David had zich daar toen verschanst terwijl er een post van de Filistijnen in Betlehem lag.
Op een gegeven ogenblik kwam er bij David een verlangen op en zei hij: `Als iemand mij nu eens water te drinken gaf uit de put bij de poort van Betlehem!'
De drie helden baanden zich daarop een weg door het legerkamp van de Filistijnen en schepten water uit de put bij de poort van Betlehem. Ze slaagden erin, het water naar David te brengen, maar deze wilde er niet van drinken; hij goot het uit voor Jahwe
en zei: `Jahwe beware mij ervoor, zo iets te doen. Het is het bloed van de mannen die hun leven gewaagd hebben om het te halen.' Daarom wilde hij het niet drinken. Zulke dingen deden de drie helden.

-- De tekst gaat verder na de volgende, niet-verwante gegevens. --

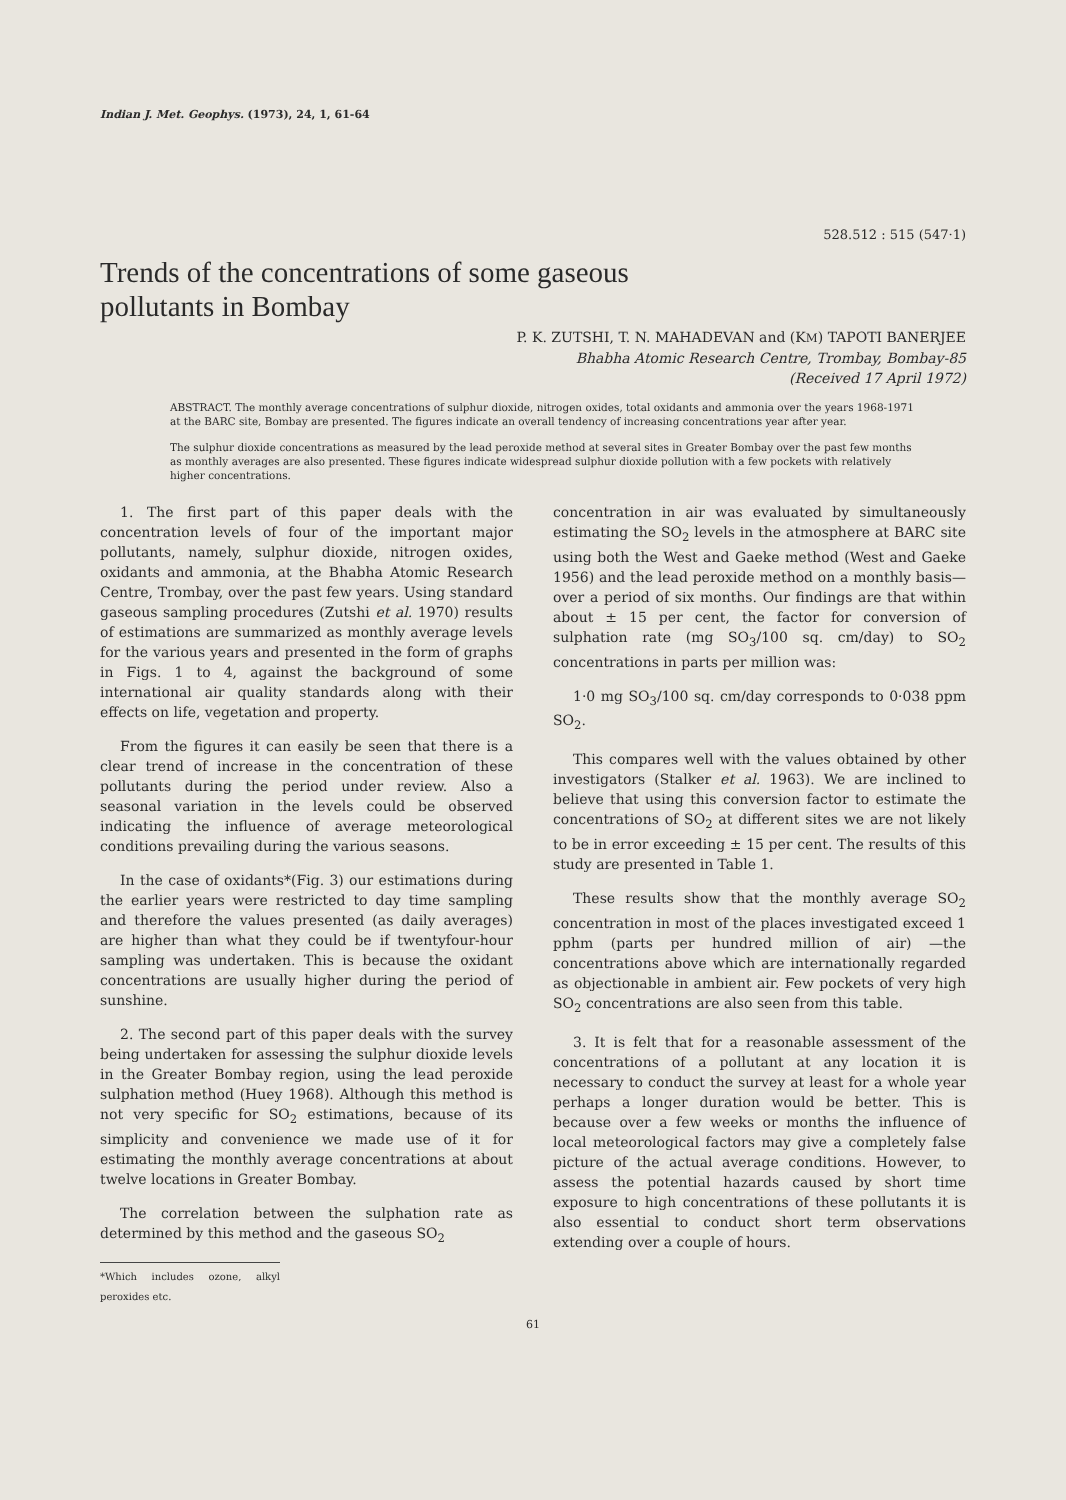Indian J. Met. Geophys. (1973), 24, 1, 61-64
528.512 : 515 (547·1)
Trends of the concentrations of some gaseous pollutants in Bombay
P. K. ZUTSHI, T. N. MAHADEVAN and (KM) TAPOTI BANERJEE
Bhabha Atomic Research Centre, Trombay, Bombay-85
(Received 17 April 1972)
ABSTRACT. The monthly average concentrations of sulphur dioxide, nitrogen oxides, total oxidants and ammonia over the years 1968-1971 at the BARC site, Bombay are presented. The figures indicate an overall tendency of increasing concentrations year after year.
The sulphur dioxide concentrations as measured by the lead peroxide method at several sites in Greater Bombay over the past few months as monthly averages are also presented. These figures indicate widespread sulphur dioxide pollution with a few pockets with relatively higher concentrations.
1. The first part of this paper deals with the concentration levels of four of the important major pollutants, namely, sulphur dioxide, nitrogen oxides, oxidants and ammonia, at the Bhabha Atomic Research Centre, Trombay, over the past few years. Using standard gaseous sampling procedures (Zutshi et al. 1970) results of estimations are summarized as monthly average levels for the various years and presented in the form of graphs in Figs. 1 to 4, against the background of some international air quality standards along with their effects on life, vegetation and property.
From the figures it can easily be seen that there is a clear trend of increase in the concentration of these pollutants during the period under review. Also a seasonal variation in the levels could be observed indicating the influence of average meteorological conditions prevailing during the various seasons.
In the case of oxidants*(Fig. 3) our estimations during the earlier years were restricted to day time sampling and therefore the values presented (as daily averages) are higher than what they could be if twentyfour-hour sampling was undertaken. This is because the oxidant concentrations are usually higher during the period of sunshine.
2. The second part of this paper deals with the survey being undertaken for assessing the sulphur dioxide levels in the Greater Bombay region, using the lead peroxide sulphation method (Huey 1968). Although this method is not very specific for SO<sub>2</sub> estimations, because of its simplicity and convenience we made use of it for estimating the monthly average concentrations at about twelve locations in Greater Bombay.
The correlation between the sulphation rate as determined by this method and the gaseous SO<sub>2</sub>
*Which includes ozone, alkyl peroxides etc.
concentration in air was evaluated by simultaneously estimating the SO<sub>2</sub> levels in the atmosphere at BARC site using both the West and Gaeke method (West and Gaeke 1956) and the lead peroxide method on a monthly basis—over a period of six months. Our findings are that within about ± 15 per cent, the factor for conversion of sulphation rate (mg SO<sub>3</sub>/100 sq. cm/day) to SO<sub>2</sub> concentrations in parts per million was:
1·0 mg SO<sub>3</sub>/100 sq. cm/day corresponds to 0·038 ppm SO<sub>2</sub>.
This compares well with the values obtained by other investigators (Stalker et al. 1963). We are inclined to believe that using this conversion factor to estimate the concentrations of SO<sub>2</sub> at different sites we are not likely to be in error exceeding ± 15 per cent. The results of this study are presented in Table 1.
These results show that the monthly average SO<sub>2</sub> concentration in most of the places investigated exceed 1 pphm (parts per hundred million of air) —the concentrations above which are internationally regarded as objectionable in ambient air. Few pockets of very high SO<sub>2</sub> concentrations are also seen from this table.
3. It is felt that for a reasonable assessment of the concentrations of a pollutant at any location it is necessary to conduct the survey at least for a whole year perhaps a longer duration would be better. This is because over a few weeks or months the influence of local meteorological factors may give a completely false picture of the actual average conditions. However, to assess the potential hazards caused by short time exposure to high concentrations of these pollutants it is also essential to conduct short term observations extending over a couple of hours.
61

Abisai, de broer van Joab en zoon van Seruja, was het hoofd van de dertig. Hij ging met zijn lans driehonderd man te lijf, die allen getroffen werden; zo maakte hij naam als een van de drie.
Hij was de beroemdste van de dertig, zodat hij hun aanvoerder werd, maar met de eerste drie kon hij zich niet meten.
Benaja, de zoon van Jojada, de zoon van een dapper krijgsman uit Kabseel, die al veel grote daden verricht had, versloeg de twee zonen van Ariël uit Moab. Eens, op een dag dat er sneeuw lag, liet hij zich in een put zakken en doodde de leeuw die er in zat.
Verder versloeg hij de Egyptenaar, een geweldig grote man. Deze was gewapend met een lans, maar Benaja ging met een stok op hem af, wrong hem de lans uit de vuist en doodde de Egyptenaar met zijn eigen lans.
Zulke dingen deed Benaja, de zoon van Jojada.
Hij was befaamd als een van de drie helden en onder de dertig was hij geëerd, maar met de eerste drie kon hij zich niet meten. David stelde hem aan als bevelhebber over zijn lijfwacht.
Tot de dertig behoorden: Asaël, de broer van Joab, Elchanan, de zoon van Dodo uit Betlehem,
Samma uit Charod, Elika uit Charod,
Cheles uit Pelet, Ira, de zoon van Ikkes, uit Tekoa,
Abiezer uit Anatot, Mebunnai uit Chusa,
Selomot uit Achoach, Maharai uit Netofa,
Cheleb, de zoon van Baanai uit Netofa, Ittai, de zoon van Ribai, uit Gibea van de Benjaminieten,
Benaja, uit Piraton, Hiddai, uit het stroomgebied bij Gaas,
Abialbon, uit Arba, Azmawet uit Bachurim,
Eljachba, uit Saalbon, de zoon van Jasen,
Jonatan, van Samma, uit Harar, Achiam, de zoon van Sarar, uit Harar,
Elifelet, de zoon van Achasbai, de zoon van een Maakatiet, Eliam, de zoon van Achitofel, uit Gilo,
Chesrai, uit Karmel, Paarai, uit Arba,
Jigal, de zoon van Natan, uit Soba. Bani, de Gadiet,
Selek, de Ammoniet, Nachrai, de wapendrager van Joab, de zoon van Seruja, uit Beerot.
Ira, uit Jeter, Gareb, uit Jeter,
Uria de Hethiet. Samen zevenendertig.